DKIM

DKIM stands for DomainKeys Identified Mail. DKIM is an email-authentication standard that uses cryptographic signatures to verify that a message was actually sent by the claimed domain and hasn’t been altered in transit. The sending server signs outgoing emails with a private key; the receiving server verifies the signature using the public key published in the sender’s DNS. DKIM is one of the three core email-authentication standards alongside SPF and DMARC.

How DKIM works

Five-step process:

1. Domain owner generates a cryptographic key pair. Private key stored on the sending server; public key published in DNS.

2. Sending server signs outgoing emails. A cryptographic signature is attached as a DKIM-Signature header.

3. Email arrives at the recipient’s mail server.

4. Receiving server looks up the public key in DNS. The DKIM-Signature header tells it where to look.

5. Signature verified. If the signature is valid and the email hasn’t been tampered with, DKIM passes.

DKIM vs SPF

Three key differences:

DKIM verifies content integrity. SPF only verifies the sending server. DKIM verifies the email hasn’t been altered.

DKIM survives forwarding. Unlike SPF, DKIM signatures remain valid after legitimate forwarding (in most cases).

DKIM authenticates the signing domain. The DKIM-Signature header identifies which domain signed the email. This can be used for DMARC alignment.

Most modern email programmes use both SPF and DKIM. They’re complementary, not redundant.

DKIM setup process

Four typical steps:

1. Generate key pair. Usually done in the ESP or email platform’s interface. 2048-bit RSA keys are current best practice.

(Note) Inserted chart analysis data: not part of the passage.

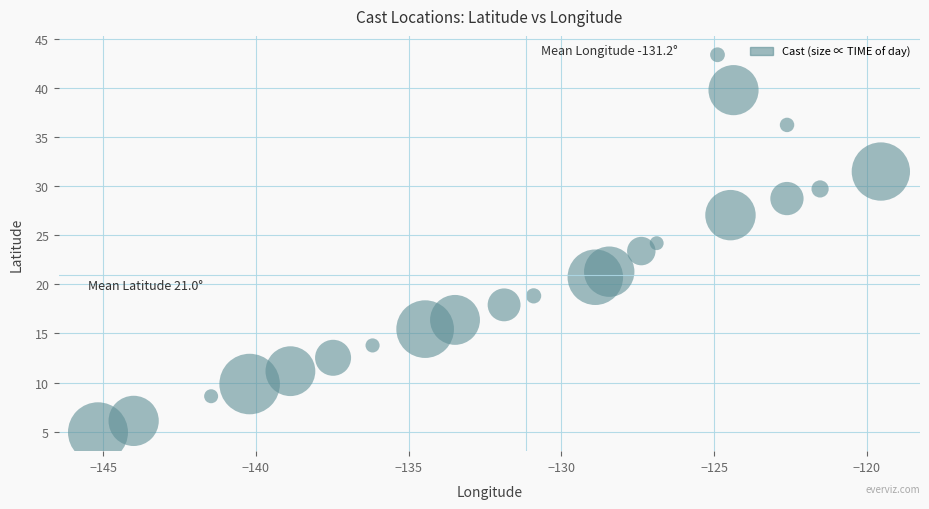

What is the range of X values (max minus min)?

25.6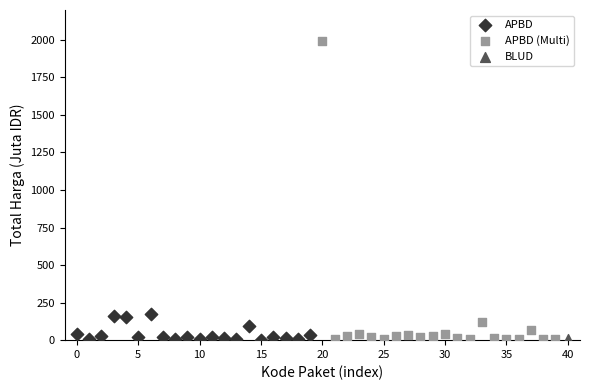

What are all the series names shown in the legend?

APBD, APBD (Multi), BLUD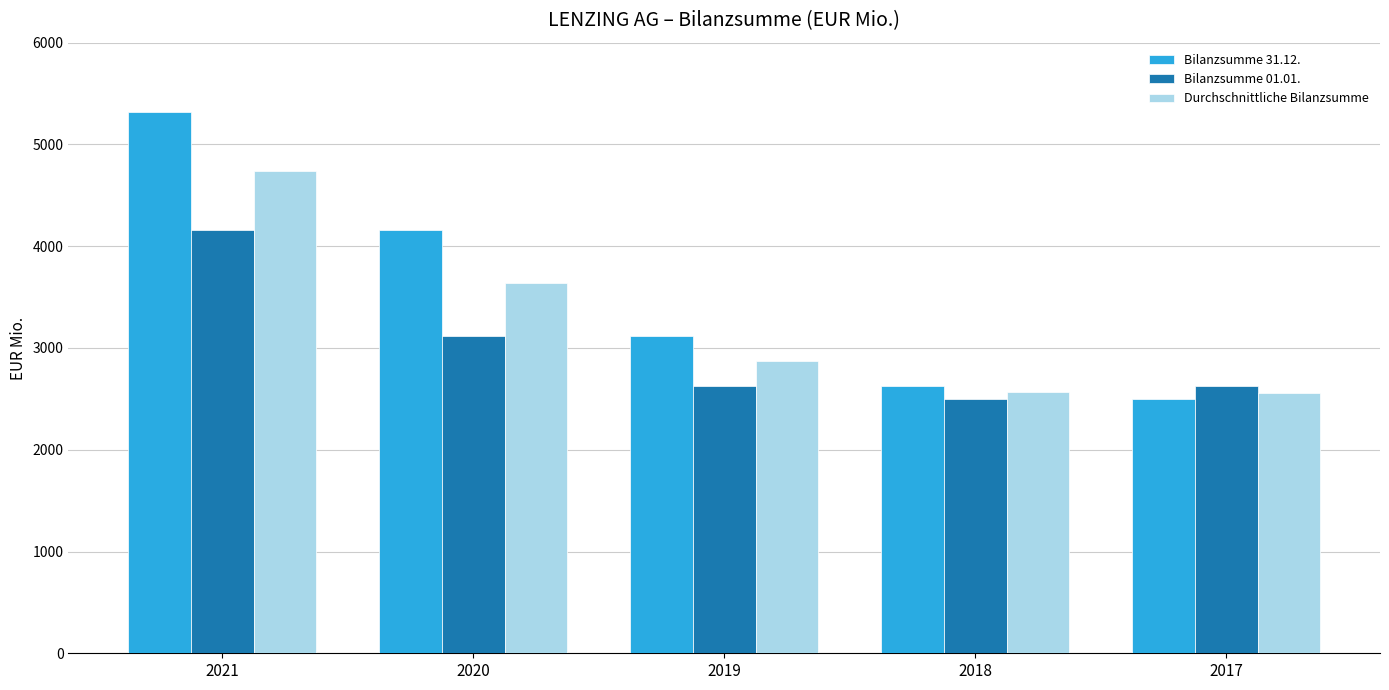

What is the spread (max minus min) of values at 2021?

1159.8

2. Publish public key in DNS. TXT record at a specific subdomain (selector._domainkey.yourdomain.com). The selector distinguishes multiple keys.

3. Configure sending server to sign. Usually automatic once the ESP knows which key to use.

4. Verify operation. Send a test email; check headers for valid DKIM signature; confirm authentication passes.

Common DKIM issues

Five troubleshooting patterns:

Wrong DNS record location. DKIM records go at selector._domainkey.domain.com, not at the root. Common misconfiguration.

Key mismatch. Private key on server doesn’t match public key in DNS. Usually a publishing error.

Body modification by intermediaries. Mailing lists or forwarding services sometimes modify body content, breaking signatures.

Multiple selectors. Sites with multiple email platforms need separate selectors for each. Misconfigured selectors cause DKIM to fail selectively.

Key rotation issues. DKIM keys should be rotated periodically. Mismanaged rotation can cause failures.

DKIM signature details

Three important components of a DKIM-Signature header:

d= (signing domain). The domain that signed the email. Used for DMARC alignment.

s= (selector). Which key to use. Allows multiple DKIM keys per domain.

h= (signed headers). Which headers were included in the signature. Headers not in this list can be modified without breaking the signature.

DKIM and DMARC alignment

Key concept for DMARC:

DMARC requires DKIM alignment. For DMARC to pass via DKIM, the DKIM signing domain (d=) must align with the From header’s domain.

Strict vs relaxed alignment. DMARC can require exact domain match (strict) or allow subdomain relationships (relaxed). Relaxed is more common.

Multiple DKIM signatures possible. Emails can carry multiple DKIM signatures; any aligned one can satisfy DMARC.

DKIM key length recommendations

Three current standards:

1024-bit keys. Minimum; still widely used but increasingly weak against modern cryptanalysis.

2048-bit keys. Current recommended standard. Secure against foreseeable attacks.

4096-bit keys. Excess security for most uses. Some DNS systems have size limits that make these difficult.

DNS TXT record size limits mean 4096-bit keys can be problematic. 2048-bit is the practical best.

DKIM in ESPs

Three typical ESP DKIM patterns:

ESP-managed DKIM. The ESP provides DKIM with their own domain. Valid DKIM passes but doesn’t align with your sending domain. Doesn’t satisfy strict DMARC.

Your-domain DKIM via ESP. The ESP signs with a key associated with your domain. Aligns with From header; satisfies DMARC. Modern ESPs make this the default.

Mixed. Both signatures present. ESP-managed for backup; your-domain for DMARC alignment.

DKIM verification tools

Four tools:

Mail clients with full headers. Gmail’s ‘Show Original’ reveals DKIM signature status.

Online DKIM validators. mxtoolbox.com/dkim.aspx and similar.

DMARC reports. Aggregate DMARC reports show DKIM pass rates in production.

ESP-specific tools. Most major ESPs provide DKIM-verification interfaces.

DKIM in the 2024+ sender rules

Gmail and Yahoo now require DKIM for bulk senders. Non-DKIM sending at volume produces delivery failures. DKIM is no longer optional for any serious email programme.